髪型

打席に立つはチームの三番、というけれども明らかに他の選手よりは一回り大きく。フルスイングの風圧は画面のこちら側にも。んな相手に直球のみの真っ向勝負で挑む投手。声援おくるアルプススタンドに必死に白球を追う球児たち。最終回二死二三塁、あの巨漢の全力疾走にヘッドスライディングは高三夏の最期にふさわしく。

あれがドームであればこれほどの感動を生むだろうか。かつては過保護、子煩悩な親の言い分などと揶揄された学校の冷房化とて今にしてみれば。分かれる賛否。球児たちの髪型とて。

高三の夏、賞状とメダルを片手に笑顔を見せるイケメン男子。かつて丸刈りがよく似合いし柔道少年も今やすっかり。高校からは親元離れて寮生活を送りし努力が実を結び。全国制覇こそ逸したものの、推薦にて大学への進学を決めたとか。大きくなったな。

栄養を摂取するも口。咀嚼できねば老化の進行早く。悲しいかなその重要性に気付くのは虫歯に中されて以降。口は万病の源。虫歯を根絶せんとするは自ら枯渇を招くようなものなれど、推進するは万人の健康を実現せんとする彼らの矜持に負うところ大きく。事実、先行する新潟県など成人後の歯周病の割合は目に見えて低いとか。

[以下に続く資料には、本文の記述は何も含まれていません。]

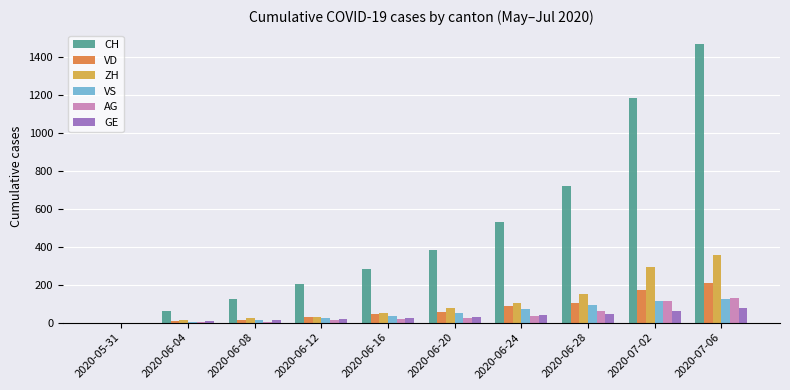

The value of VD at 2020-06-24 is 86. True or false?

True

政令市においても広がりを見せるフッ化物洗口。乳歯から永久歯への生えかわり期こそが将来を左右するというのが定説にて日々のうがい一つで思わぬ効果が生まれると知るに。が、そこに立ちはだかりしは現場の壁。実施するには過度な負担が生じかねぬ云々と。効果そのものを問うならばまだしも運用面の負担が理由とは何とも惜しく。

およそ口腔衛生の推進を図らんとするは庁内において健康を司る部門なれど、実際の運用を担うは教育委員会、というか学校現場であって、そりゃ確かに学習指導要領にはないかもしれぬ。が、子供たちの健やかな健康を願うに一寸も協力せぬというのは。

本市のN君なんぞは再三再四と行政側に詰め寄るも壁や破れず。万人の健康を実現せんとやっとるのだから、んな答弁にあらずとも、とまいど質疑を拝聴しとるのだけれども先行事例に学ばぬかとのN君の誘いに訪ねるは神戸市。負担が増えるというのが相手の言い分ならば、そちらの負担を増やさぬ、つまりは外部の協力を仰いで。外堀を埋めて実現を図るばかりか、口腔衛生の専門部署まで。

視察といわばどこかやっつけ仕事、というか、向こうとてまさにフッ化物洗口が如き余計な手間に見えなくもなく。やらされている感が露骨に見えるときもあれば逆とて然り。時に消化不良に終わるときもなきにしもあらず。さりとて、んな難産を経験した職員とあらば説明とて心がこもるというか、市民の健康を実現せんという意欲に溢れ。

仕事に向き合う姿勢に市境なく、その姿勢に多くを学ばせていただいた。たとえ、相手が誰であれ自らの説明が相手にいかに伝わるか、抱える課題とて然して変わらぬのだから相手からより有益な知識を得んとの努力は惜しむものになく。